Artist's Statement ::
Intensely observant, tenaciously questioning, passionately looking for truth while sensuously participating in life as creation, art flows from my heart.
Cycling the back roads of Bowling Green, Ohio where waving grain breathes the sky, pedaling a serpentine road along a meandering stream, chasing clouds, rushing with the wind; I was dealving into jewelry design, investigating sculptural form and laying down expressive washes of color at the local university. Along the continuum, some 120 miles east of the pastoral surroundings of BGSU, in a zig-zag industrial gorge teeming with groaning gestural mega-mechanisms; pivoting platforms, elevating arches and straining cantilevers make way for titanic resource bearing drones echoing their diesel resonance along the concrete and steel lined river gouged into the `flats' of Cleveland, Ohio. Practicing art amidst the steel mills and tankers was one of many diverse excercises that shaped my experience at The Cleveland Institute of Art.
In contrast to the clamor of this gritty side of civilization backing up in the throat of the Cuyahoga River and disgorging into Lake Erie, my younger years were spent mesmerized by the shimmering patterns of a setting sun reflecting across rippling waves on this Great Lake. In a heartbeat, the meditative rhythm can be coaxed into a pounding crescendo. The dramatic overture of a passing storm so moves the water that boulders surrender their inertia and cliffs become, at once, malleable as the coastline is rendered in breath-taking formations. From out of the blue, a waterspout captivates the imagination of a young Randy. These are some of the formative events that influences a shape or a texture or combination of materials, tethering a lifetime of art-making into a cohesive body of work.

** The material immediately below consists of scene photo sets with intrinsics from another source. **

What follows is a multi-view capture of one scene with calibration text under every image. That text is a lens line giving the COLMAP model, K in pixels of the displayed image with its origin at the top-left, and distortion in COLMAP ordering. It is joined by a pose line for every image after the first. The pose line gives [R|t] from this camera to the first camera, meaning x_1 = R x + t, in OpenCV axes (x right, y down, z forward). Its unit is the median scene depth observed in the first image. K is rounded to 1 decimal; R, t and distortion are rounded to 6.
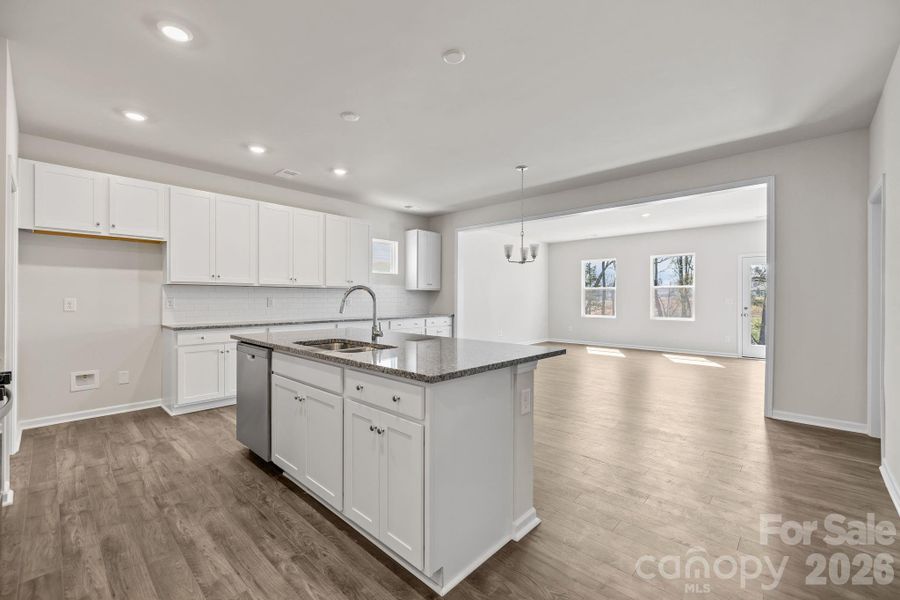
lens RADIAL K [[380.3, 0, 436.7], [0, 380.3, 297.4], [0, 0, 1]] dist [0.000351, 0.000001]
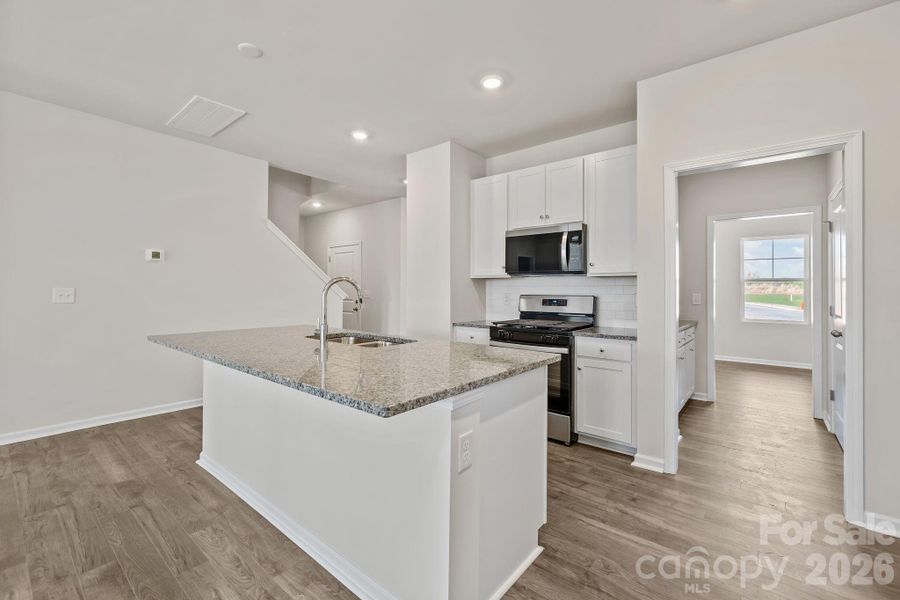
lens RADIAL K [[383.9, 0, 433.8], [0, 383.9, 285.5], [0, 0, 1]] dist [-0.000933, -0.000127]
pose [[-0.998187, -0.011301, -0.059114, -0.375862], [-0.010391, 0.999823, -0.015684, -0.000413], [0.059281, -0.015041, -0.998128, 1.993449]]
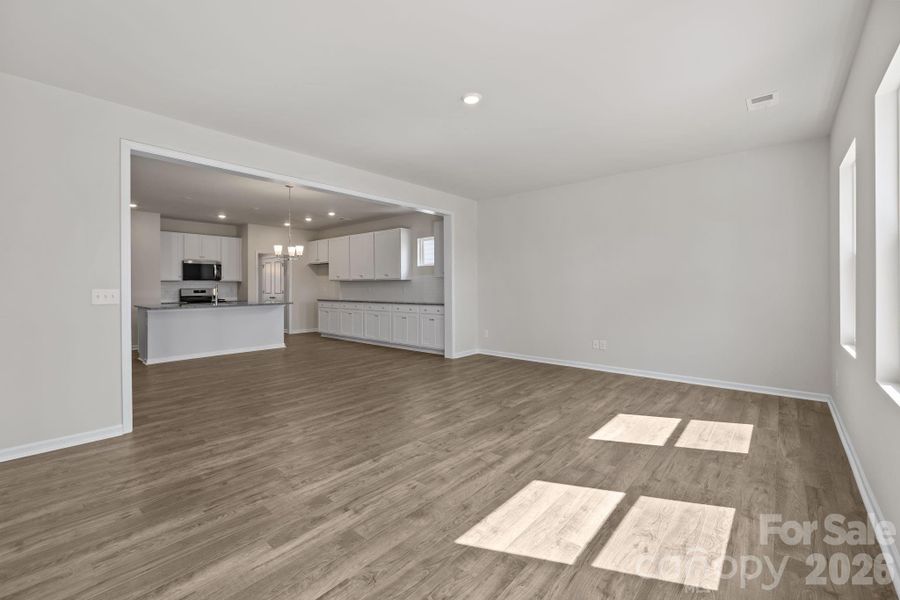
lens RADIAL K [[383.9, 0, 433.8], [0, 383.9, 285.5], [0, 0, 1]] dist [-0.000933, -0.000127]
pose [[0.029502, -0.004709, -0.999554, 2.763273], [0.006442, 0.999969, -0.004521, 0.010756], [0.999544, -0.006305, 0.029531, 2.624224]]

Techniques such as molten glass-working and print-making, nurtured at The Ohio State University, are critical to `how' I make art. The manner in which I was able to utilize these skills contributed to being awarded `Excellence in the Arts' upon graduation with my Bachelor of Fine Art degree. A combination of these accumulated skills also went into creating a mixed-media sculpture, "Nativity", that won the Top Sculpture Award in the 1987 Columbus Art League Show at the Columbus Museum of Art. This piece that incorporates cement and stone with blown glass, steel and wood speaks directly about the nature of `why' I make art. As with all of my work, the overall emphasis is on form and composition allowing contrasting textures and complementary elements set the stage for a dramatic presentation of an idea, mood, theme or usually, as in the case of "Nativity", a combination that stirs the imagination.
My art addresses a wide range of issues, but, an overall theme of transcendence pervades. Conflict, contradiction, trials and tribulations are all a part of life; arguably essential as a counterpoint to, say, blissful harmony. My preference for working sculpturally, whether it be a relief wall piece or in the round, is due to the tremendous range of expressive potential inherent in my choice of materials and processes. Just to be able to grab something with both hands, to get physical with it, carve, scrape, sand away what isn't needed drill it nail it screw it, glue it, attack it with a chain saw! Sculpture, for me is aggressive and yet, sublime. It is a workout, physically, mentally, emotionally. A lot of spirit gets poured into each piece. Revelations happen in the process of enduring the heat of a glass furnace while rushing around, man-handling a heavy glob of molten sand on the end of a five foot rod or wielding a chainsaw or hours at a time, forcing it to do what it wasn't built to handle. Ever stretching the boundaries and inventing techniques and solutions to new situations on-the-fly, it's about getting real with the universe by getting in touch with a piece of wood or stone or some discarded piece of furniture.
Last year, summer 2004, my sculpture `The Amazing Vortex with the Full Moon and the Setting Sun' won a Juror's Choice Award in the Fine Art Exhibit at the Ohio State Fair. That was a tremendous honor, but I'll tell you what; the year before that, `Time and Time Again' won the People's Choice Award and I can't tell you how much more satisfying that is for me! After all was said and done and the slew of juror’s awards and arts council awards and arts organizations awards were handed out, to have the public decide that mine was a pretty cool work of art meant the world to me. I love it when people walk up to me and the first words out of their mouth are, "I don't know much about art, but..." it makes them feel a certain way or they can envision this or that. How wonderful! That's what it's all about. On the other hand, the question I get a lot is, "What is it?" Oh well, I just say, “It is what it is. What do you see?"